This is a piece of autobiographical fiction. Space and time have been rearranged to suit the convenience of the book, and with the exception of public figures, any resemblance to persons living or dead is coincidental. The opinions expressed are those of the characters and should not be confused with the author’s.
This story is written as an example to anyone who wants to believe that we are more than the patriarchy deems us to be, more than our limitations, and more than our fears.
28th December, 4am
I violently wake up from a nightmare and I recognize that I’m not in my own bed. I’m sleeping on my brother’s bed while he’s away at National service.
A deep gut-wrenching pain hits me and I clutch my chest with one hand while the other one supported my weak, hungover body as I push myself off the bed.
I open the door to my parents’ room and I crawl in between them.
Just like I did before when I was a child, whenever I had nightmares.
Wedged in between my parents, I feel my body convulse as I cried again. This time, I let it all out. I let myself sob as loudly as I could. My parents, abruptly awakened by my presence, quickly put their arms around me as they let me cry.

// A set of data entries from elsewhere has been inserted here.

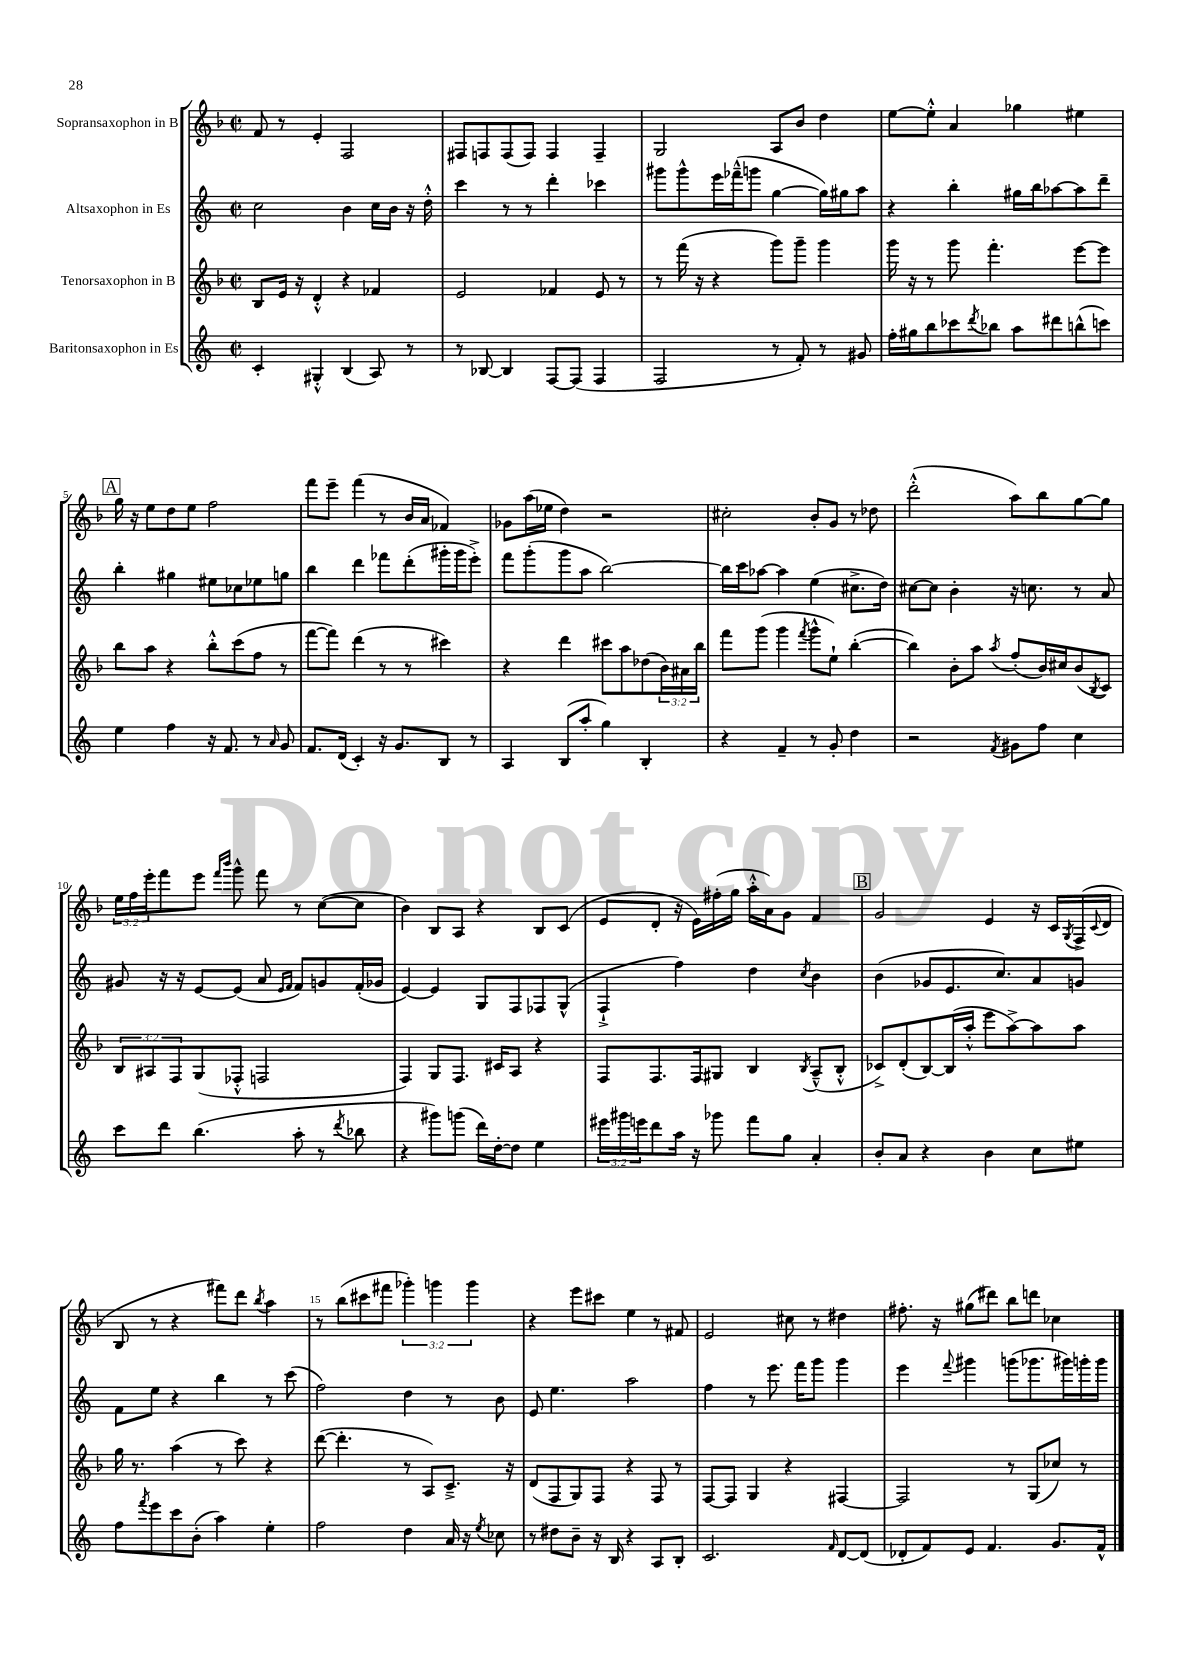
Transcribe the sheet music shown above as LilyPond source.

<<
\new StaffGroup <<
\new Staff = "s0" \with { instrumentName = "Sopransaxophon in B" } {
    \clef treble \key f \major \defaultTimeSignature \time 2/2 \override Staff.TupletNumber.text = #tuplet-number::calc-fraction-text
    f'8 r8 e'4-. f2 |
    fis8 f8 f8( f8) f4 f4-- |
    g2 a8 bes'8 d''4 |
    e''8~ e''8-.-^ a'4 ges''4 eis''4 |
    \mark \markup { \box "A" } g''16 r16 e''8 d''8 e''8 f''2 |
    f'''8 e'''8-- f'''4( r8 bes'16 a'16 fes'4) |
    ges'8 a''16( ees''16 d''4) r2 |
    cis''2-. bes'8-. g'8 r8 des''8 |
    d'''2-.-^( a''8) bes''8 g''8~ g''8 |
    \tuplet 3/2 { e''16 f''16 e'''16-. } f'''8 e'''8 \grace { f'''16 bes'''16 } g'''8-^ f'''8 r8 c''8~( c''8 |
    bes'4) bes8 a8 r4 bes8 c'8( |
    e'8 d'8-. r16 e'16) fis''16-.( g''16 a''16-.-^ a'16) g'8 f'4 |
    \mark \markup { \box "B" } g'2 e'4 r16 c'16 \acciaccatura { g8 } f16->( \appoggiatura { c'8 } d'16 |
    bes8 r8 r4 fis'''8) d'''8 \acciaccatura { bes''8 } a''4 |
    r8 bes''8( cis'''8 fis'''8 \tuplet 3/2 { ges'''4-.) g'''4 g'''4 } |
    r4 e'''8 cis'''8 e''4 r8 fis'8 |
    e'2 cis''8 r8 dis''4 |
    fis''8.-. r16 gis''8( dis'''8) bes''8 d'''8 ces''4 \bar "|." |
}
\new Staff = "s1" \with { instrumentName = "Altsaxophon in Es" } {
    \clef treble \key c \major \defaultTimeSignature \time 2/2
    c''2 b'4 c''16 b'16 r16 d''16-.-^ |
    c'''4 r8 r8 d'''4-. ces'''4 |
    gis'''8 gis'''8-^ e'''16 fes'''16---^( g'''8 g''4~ g''16) gis''16 a''8 |
    r4 b''4-. gis''16 b''16 aes''8~ aes''8 d'''8-- |
    \mark \markup { \box "A" } b''4-. gis''4 eis''8 ces''8 ees''8 g''8 |
    b''4 d'''4 fes'''8 d'''8-.( gis'''16-. gis'''16 e'''8-.->) |
    f'''8 g'''8-.( g'''8 a''8 b''2~) |
    b''16 c'''16 aes''8~ aes''4 e''4( cis''8.-> d''16) |
    cis''8~ cis''8 b'4-. r16 c''8. r8 a'8 |
    gis'8 r16 r16 e'8~ e'8( a'8 \grace { e'16 f'16 } f'8) g'8 f'16-.( ges'16 |
    e'4~) e'4 g8 f8 fes8 g8-^( |
    f4-!-> f''4) d''4 \acciaccatura { c''8 } b'4 |
    \mark \markup { \box "B" } b'4( ges'8 e'8. c''8.) a'8 g'8 |
    f'8 e''8 r4 b''4 r8 c'''8( |
    f''2) d''4 r8 b'8 |
    e'8 e''4. a''2 |
    f''4 r8 e'''8. f'''16 g'''8 g'''4 |
    e'''4 \appoggiatura { f'''8 } gis'''4 g'''8( ges'''8. gis'''16) g'''16-. g'''16 \bar "|." |
}
\new Staff = "s2" \with { instrumentName = "Tenorsaxophon in B" } {
    \clef treble \key f \major \defaultTimeSignature \time 2/2 \override Staff.TupletNumber.text = #tuplet-number::calc-fraction-text
    bes8 e'16 r16 d'4-.-^ r4 fes'4 |
    e'2 fes'4 e'8 r8 |
    r8 f'''16( r16 r4 g'''8) g'''8-- g'''4 |
    g'''16 r16 r8 g'''8 f'''4.-. e'''8~ e'''8 |
    \mark \markup { \box "A" } bes''8 a''8 r4 bes''8-.-^ c'''8( f''8 r8 |
    f'''8~ f'''8) d'''4( r8 r8 cis'''4) |
    r4 d'''4 cis'''8 a''8 des''8( \tuplet 3/2 { bes'16) ais'16 bes''16 } |
    f'''8 g'''8( g'''4 \acciaccatura { f'''8 } g'''8-^ e''8-!) bes''4~-.( |
    bes''4) bes'8-. a''8 \acciaccatura { a''8 } f''8-.( bes'16) cis''16 bes'8( \acciaccatura { bes8 } c'8) |
    \tuplet 3/2 { bes8 ais8 f8 } g8( fes8-.-^ f2 |
    f4) g8 f8. cis'16 a8 r4 |
    f8 f8. f16 gis8 bes4 \acciaccatura { bes8 } a8---^( bes8-.-^ |
    \mark \markup { \box "B" } ces'8->) d'8-.( bes8~) bes16( a''16-.-^ e'''8 a''8~->) a''8 a''8 |
    g''16 r8. a''4( r8 c'''8) r4 |
    d'''8~( d'''4.-. r8 a8) c'8.---> r16 |
    d'8( f8 g8) f8 r4 f8 r8 |
    f8~ f8 g4 r4 fis4~ |
    fis2 r8 g8( ces''8) r8 \bar "|." |
}
\new Staff = "s3" \with { instrumentName = "Baritonsaxophon in Es" } {
    \clef treble \key c \major \defaultTimeSignature \time 2/2 \override Staff.TupletNumber.text = #tuplet-number::calc-fraction-text
    c'4-. gis4-.-^ b4( a8) r8 |
    r8 bes8~ bes4 f8~ f8( f4 |
    f2 r8 f'8-.) r8 gis'8 |
    f''16-. gis''16 b''8 ces'''8 \acciaccatura { d'''8 } bes''8 a''8 dis'''8 b''8-^( c'''8) |
    \mark \markup { \box "A" } e''4 f''4 r16 f'8. r8 \grace { a'16 } g'8 |
    f'8. d'16( c'4-.) r16 g'8. b8 r8 |
    a4 b8( a''8-. g''4) b4-. |
    r4 f'4-- r8 g'8-. d''4 |
    r2 \acciaccatura { f'8 } gis'8 f''8 c''4 |
    c'''8 d'''8 b''4.( a''8-. r8 \acciaccatura { d'''8 } bes''8 |
    r4 gis'''8) g'''8( d'''16) d''16~-. d''8 e''4 |
    \tuplet 3/2 { eis'''16 gis'''16 e'''16 } d'''8 a''16 r16 ges'''8 f'''8 g''8 a'4-. |
    \mark \markup { \box "B" } b'8-. a'8 r4 b'4 c''8 eis''8 |
    f''8 \acciaccatura { f'''8 } e'''8 c'''8 b'8-.( a''4) e''4-. |
    f''2 d''4 a'16 r16 \acciaccatura { e''8 } ces''8 |
    r8 dis''8 b'8-- r16 b16 r4 a8 b8-. |
    c'2. \grace { f'16 } d'8~ d'8( |
    des'8-. f'8) e'8 f'4. g'8. f'16-^ \bar "|." |
}
>>
>>
\layout { \context { \Score \override BarNumber.break-visibility = ##(#f #t #t) barNumberVisibility = #(every-nth-bar-number-visible 5) } }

There, on my parents’ bed, my crying represented me begging for my parents to take my load off me. Even just for a second. I just needed them to hold me while I cried. I needed them to let me feel less alone – even just for a few minutes.
Before long, I fell asleep again, worn out from the crying. Later on, I would find out that my parents lay in the dark, their arms wrapped around me, their eyes locked on each others’ as they exchanged tormented glances.
I can only imagine the pain they were going through. After all, I was their “princess”. I was their daughter, their flesh and blood. My parents didn’t know how else to help – so they let me sleep. My mother soothed my crying as I feel deep into slumber, her hands coaxing over my forehead like you would for a baby.
I’m still angry, that I ever let my parents love a man like that.